Joseph Terry

Joseph Terry, North Forsyth wrestler 

Joseph Terry’s first choice after football season concluded last year wasn’t wrestling. “I was going to do indoor track,” said Terry, a sophomore at North Forsyth. “The coaches said since I play defense, I should wrestle.”

The images of professional wrestling immediately popped into his mind. “I always thought it was like WWE,” Terry said. “It wasn’t. You can’t cheat yourself or else it’s going to be difficult. Every match. Every time.”

Terry was blunt in his description of wrestling. “It really shows who the real men are,” he said. “It shows who the dogs are.”

He finished with a 5-10 record his freshman year. He credits a trip as a spectator to the regional meet last year as his inspiration to do better.

“I was not that good last year,” he said. “Coach (Wayne Griffin) let me go to the regionals to see that environment. It was just the hype. I said I want that to happen next wrestling season.”

Terry’s hard work paid dividends. He has a 28-6 record. “I went to the (team) playoffs, but I lost in the first round,” he said. “That was really hard.”

He persevered through dislocating his shoulder twice during the regular season. “I dislocated it in the Gene Bowles Tournament at North Forsyth,” recalled Terry. “I rolled on the mat and popped it back. I was mad because I was beating the guy.

“Everyone thought I was crying after the match because I’m hurt. I was crying because I lost. I had never cried over a sport except football. I worked so hard for it. It just all came out.”

Terry’s weight class both years has been 170 pounds, but he started this year wrestling up in the 182 division. “I did pretty decent,” he said. “I used my speed and agility over their strength. Sometimes it worked, and sometimes it didn’t.”
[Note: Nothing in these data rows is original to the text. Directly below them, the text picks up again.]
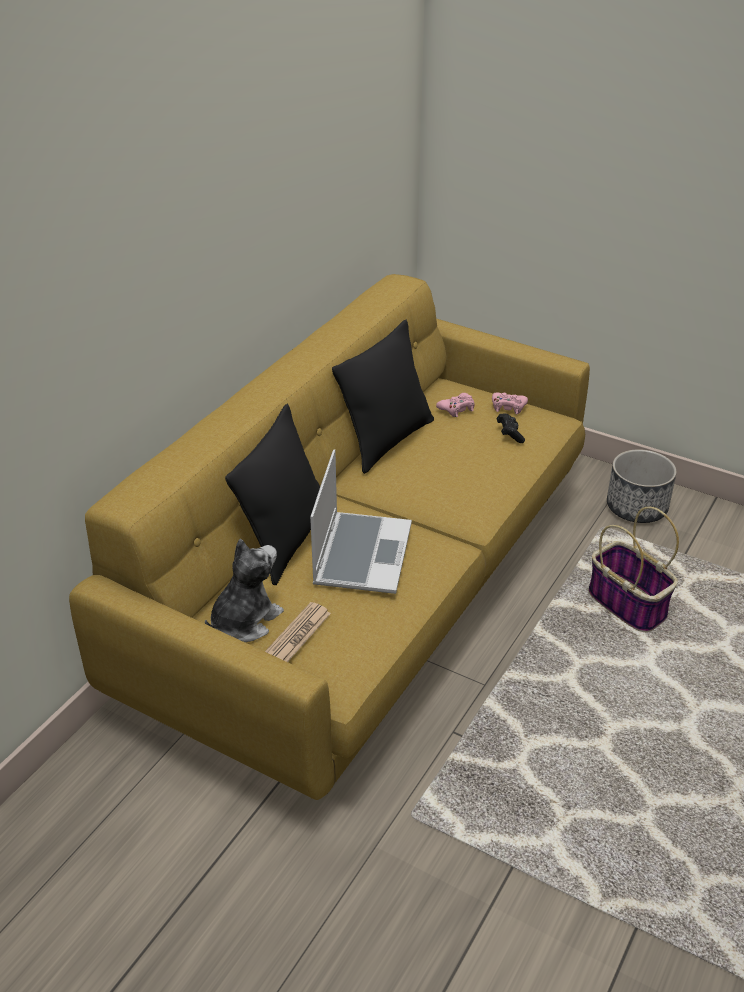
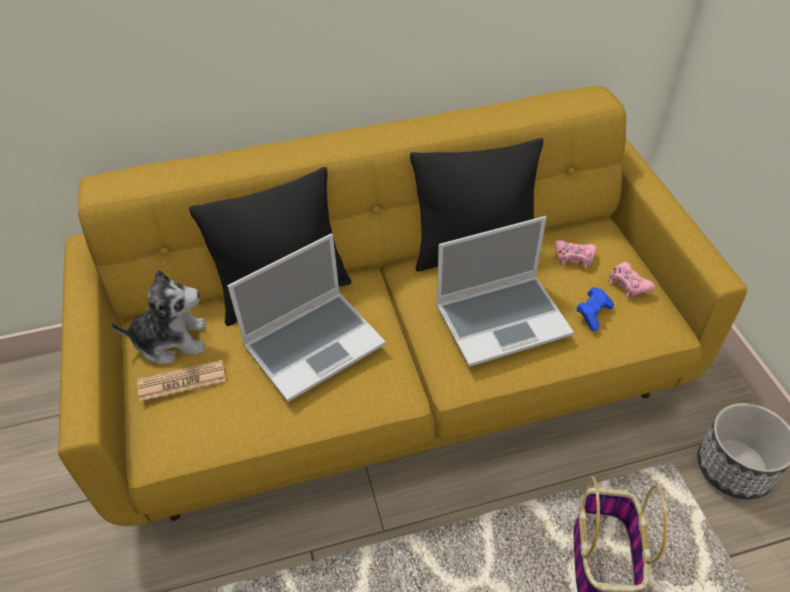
camera: 45 degrees right, 10 degrees up
black game controller [497,413,525,443] -> blue game controller [576,287,614,331]
none -> laptop [436,216,574,367]

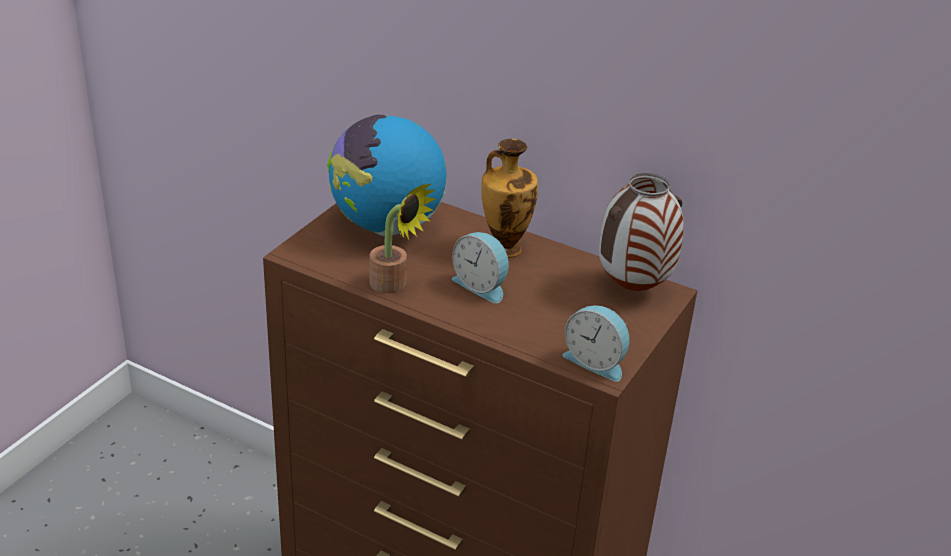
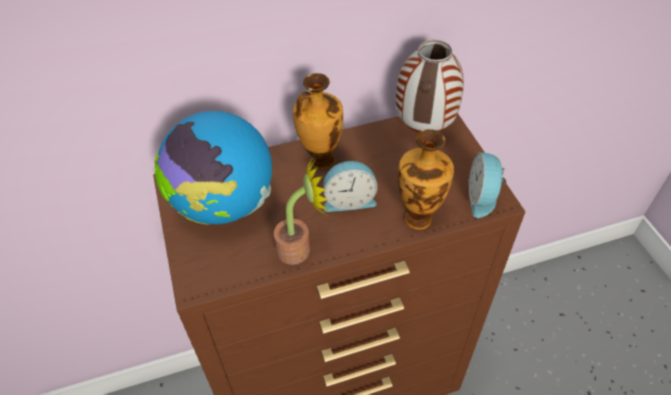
camera: 45 degrees left, 15 degrees up
alarm clock [563,305,629,381] -> alarm clock turned 105 degrees clockwise [469,152,506,218]
none -> vase [398,129,454,230]

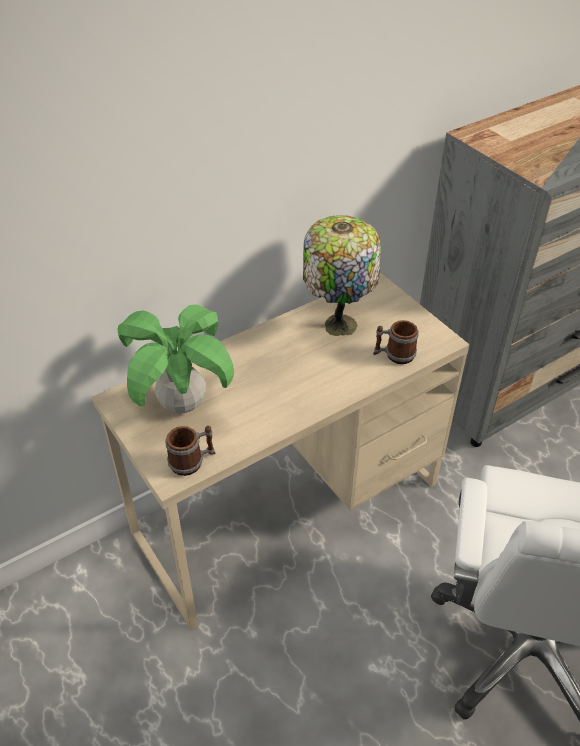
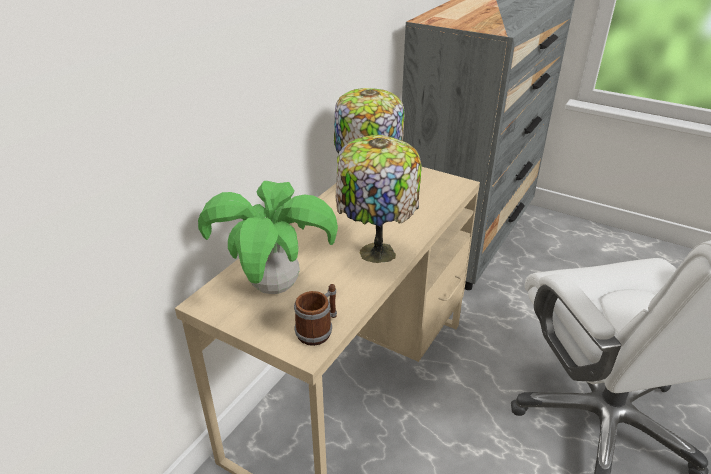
camera: 25 degrees left, 10 degrees down
mug [373,320,419,364] -> none
none -> table lamp [336,135,422,263]

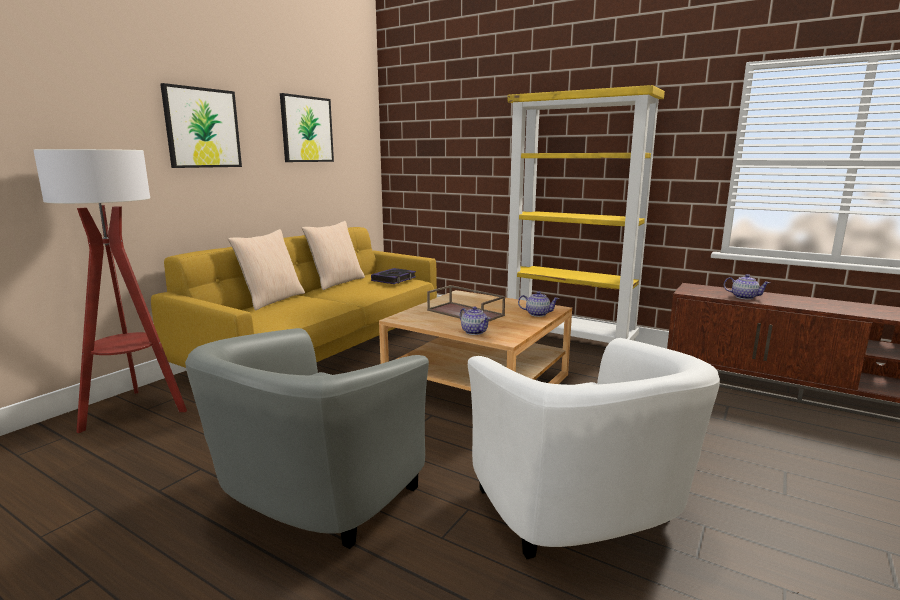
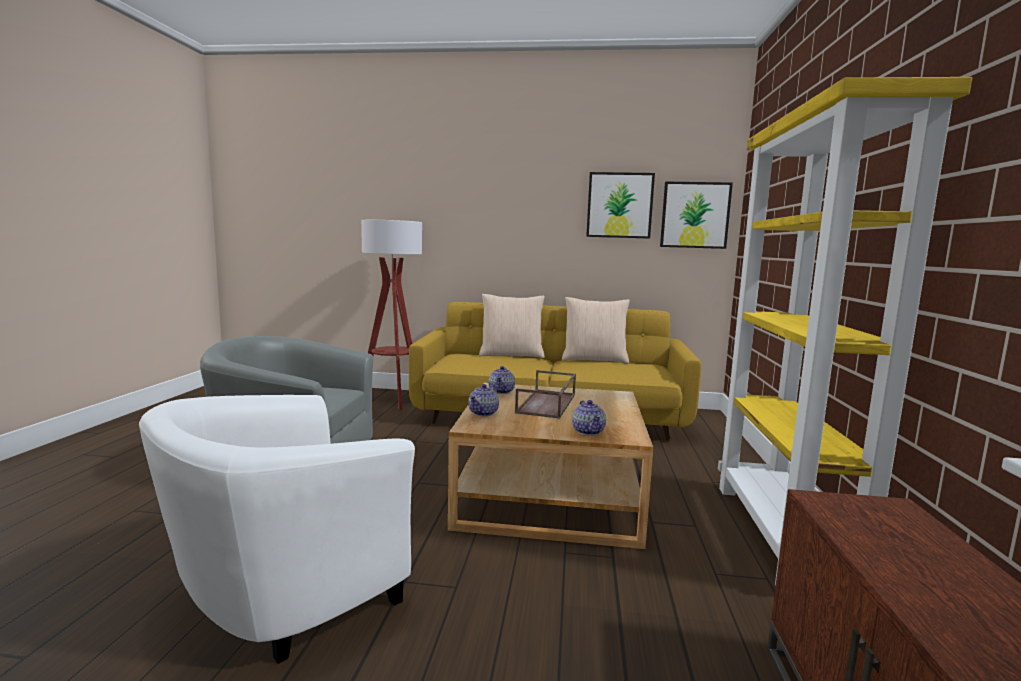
camera: 65 degrees right, 5 degrees down
picture [160,83,242,168] -> picture moved to [660,182,733,249]
book [371,268,416,284] -> none
teapot [724,274,770,300] -> teapot moved to [488,366,515,394]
He was happy when he moved to his weight class. “I felt I could control the match better,” Terry explained. “They like to wrestle up top, but I feel better taking my shot with a head fake and boom.”

Terry said he’s looking forward to participating in the Regional. “I feel blessed to make it to Regionals,” he said. “Before every match I just look up and put it in His hands.”

He has nothing but praise for Griffin and the assistant coaches. “It helps to have one of the best coaches in Winston-Salem,” he said. “He teaches us to be smart. He says certain people we can’t go crazy on.”